## Exercise instructions
Once the data has been read, return all of it precisely as written.

## Study material

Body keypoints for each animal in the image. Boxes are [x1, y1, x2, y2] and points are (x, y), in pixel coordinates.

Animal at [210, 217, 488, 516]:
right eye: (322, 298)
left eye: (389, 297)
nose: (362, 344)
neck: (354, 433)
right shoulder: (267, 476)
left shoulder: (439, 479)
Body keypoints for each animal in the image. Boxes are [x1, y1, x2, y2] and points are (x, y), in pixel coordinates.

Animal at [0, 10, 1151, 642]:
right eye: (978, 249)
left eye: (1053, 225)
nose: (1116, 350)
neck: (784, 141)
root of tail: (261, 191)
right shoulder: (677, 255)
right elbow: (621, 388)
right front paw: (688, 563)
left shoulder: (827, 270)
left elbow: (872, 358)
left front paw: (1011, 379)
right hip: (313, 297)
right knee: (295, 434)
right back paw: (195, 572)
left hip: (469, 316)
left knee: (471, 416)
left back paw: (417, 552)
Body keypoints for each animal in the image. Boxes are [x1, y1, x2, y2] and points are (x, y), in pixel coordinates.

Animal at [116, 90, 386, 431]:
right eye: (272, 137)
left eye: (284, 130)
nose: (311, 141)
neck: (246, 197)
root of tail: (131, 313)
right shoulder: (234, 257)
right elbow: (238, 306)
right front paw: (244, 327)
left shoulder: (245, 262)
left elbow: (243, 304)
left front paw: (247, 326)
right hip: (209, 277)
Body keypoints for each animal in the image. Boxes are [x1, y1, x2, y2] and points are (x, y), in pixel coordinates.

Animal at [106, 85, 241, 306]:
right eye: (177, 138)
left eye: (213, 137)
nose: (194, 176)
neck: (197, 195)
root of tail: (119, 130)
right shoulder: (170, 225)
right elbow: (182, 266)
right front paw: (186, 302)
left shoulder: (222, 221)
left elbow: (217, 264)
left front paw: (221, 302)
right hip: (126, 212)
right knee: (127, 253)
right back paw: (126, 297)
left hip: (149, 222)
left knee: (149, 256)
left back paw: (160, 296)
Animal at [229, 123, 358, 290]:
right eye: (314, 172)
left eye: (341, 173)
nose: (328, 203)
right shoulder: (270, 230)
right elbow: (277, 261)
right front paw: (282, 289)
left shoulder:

## Exercise answer
Body keypoints for each animal in the image. Boxes are [x1, y1, x2, y2] and points are (x, y), in pixel coordinates.

Animal at [210, 217, 488, 516]:
right eye: (322, 298)
left eye: (389, 297)
nose: (362, 344)
neck: (354, 433)
right shoulder: (267, 476)
left shoulder: (439, 479)
Body keypoints for each animal in the image. Boxes are [x1, y1, x2, y2] and points are (x, y), in pixel coordinates.

Animal at [0, 10, 1151, 642]:
right eye: (978, 249)
left eye: (1053, 225)
nose: (1116, 350)
neck: (784, 141)
root of tail: (261, 191)
right shoulder: (677, 255)
right elbow: (621, 388)
right front paw: (688, 563)
left shoulder: (827, 270)
left elbow: (872, 358)
left front paw: (1011, 379)
right hip: (313, 297)
right knee: (295, 434)
right back paw: (195, 572)
left hip: (469, 316)
left knee: (471, 416)
left back paw: (417, 552)
Body keypoints for each animal in the image. Boxes are [x1, y1, x2, y2] and points are (x, y), in pixel coordinates.

Animal at [116, 90, 386, 431]:
right eye: (272, 137)
left eye: (284, 130)
nose: (311, 141)
neck: (246, 197)
root of tail: (131, 313)
right shoulder: (234, 257)
right elbow: (238, 306)
right front paw: (244, 327)
left shoulder: (245, 262)
left elbow: (243, 304)
left front paw: (247, 326)
right hip: (209, 277)
Body keypoints for each animal in the image. Boxes are [x1, y1, x2, y2] and points are (x, y), in pixel coordinates.

Animal at [106, 85, 241, 306]:
right eye: (177, 138)
left eye: (213, 137)
nose: (194, 176)
neck: (197, 195)
root of tail: (119, 130)
right shoulder: (170, 225)
right elbow: (182, 266)
right front paw: (186, 302)
left shoulder: (222, 221)
left elbow: (217, 264)
left front paw: (221, 302)
right hip: (126, 212)
right knee: (127, 253)
right back paw: (126, 297)
left hip: (149, 222)
left knee: (149, 256)
left back paw: (160, 296)
Animal at [229, 123, 358, 290]:
right eye: (314, 172)
left eye: (341, 173)
nose: (328, 203)
right shoulder: (270, 230)
right elbow: (277, 261)
right front paw: (282, 289)
left shoulder:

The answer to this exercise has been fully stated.